Top of SUPPLIED RECORDS

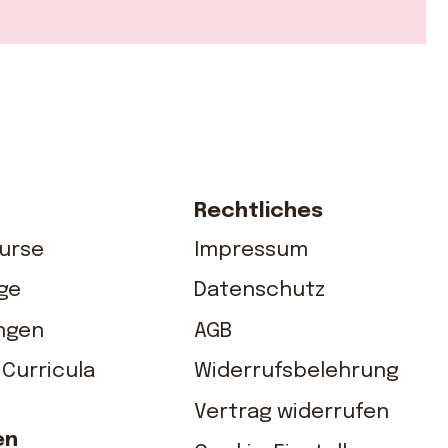
Rechtliches
Kurse
Impressum
ge
Datenschutz
ungen
AGB
 Curricula
Widerrufsbelehrung
Vertrag widerrufen
en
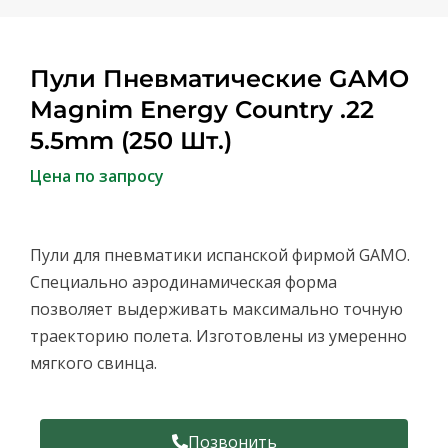
Пули Пневматические GAMO
Magnim Energy Country .22
5.5mm (250 Шт.)
Цена по запросу
Пули для пневматики испанской фирмой GAMO.
Специально аэродинамическая форма
позволяет выдерживать максимально точную
траекторию полета. Изготовлены из умеренно
мягкого свинца.
Позвонить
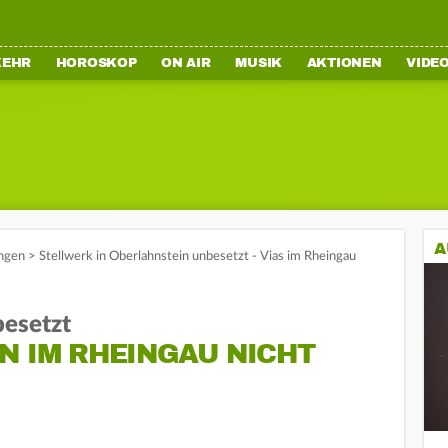
KEHR
HOROSKOP
ON AIR
MUSIK
AKTIONEN
VIDE
A
ngen
>
Stellwerk in Oberlahnstein unbesetzt - Vias im Rheingau
besetzt
N IM RHEINGAU NICHT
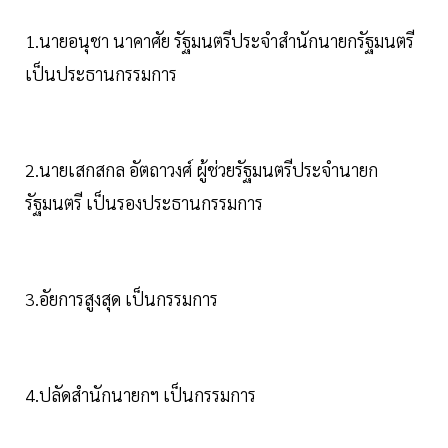
1.นายอนุชา นาคาศัย รัฐมนตรีประจำสำนักนายกรัฐมนตรี
เป็นประธานกรรมการ
2.นายเสกสกล อัตถาวงศ์ ผู้ช่วยรัฐมนตรีประจำนายก
รัฐมนตรี เป็นรองประธานกรรมการ
3.อัยการสูงสุด เป็นกรรมการ
4.ปลัดสำนักนายกฯ เป็นกรรมการ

Bottom of SUPPLIED RECORDS

- EXERCISE INSTRUCTIONS: The pictures in the entries above should be left out; all else must be copied exactly.

- WRITTEN RESPONSE:
Rechtliches
Kurse
Impressum
ge
Datenschutz
ungen
AGB
 Curricula
Widerrufsbelehrung
Vertrag widerrufen
en
Пули Пневматические GAMO
Magnim Energy Country .22
5.5mm (250 Шт.)
Цена по запросу
Пули для пневматики испанской фирмой GAMO.
Специально аэродинамическая форма
позволяет выдерживать максимально точную
траекторию полета. Изготовлены из умеренно
мягкого свинца.
Позвонить
KEHR
HOROSKOP
ON AIR
MUSIK
AKTIONEN
VIDE
A
ngen
>
Stellwerk in Oberlahnstein unbesetzt - Vias im Rheingau
besetzt
N IM RHEINGAU NICHT
1.นายอนุชา นาคาศัย รัฐมนตรีประจำสำนักนายกรัฐมนตรี
เป็นประธานกรรมการ
2.นายเสกสกล อัตถาวงศ์ ผู้ช่วยรัฐมนตรีประจำนายก
รัฐมนตรี เป็นรองประธานกรรมการ
3.อัยการสูงสุด เป็นกรรมการ
4.ปลัดสำนักนายกฯ เป็นกรรมการ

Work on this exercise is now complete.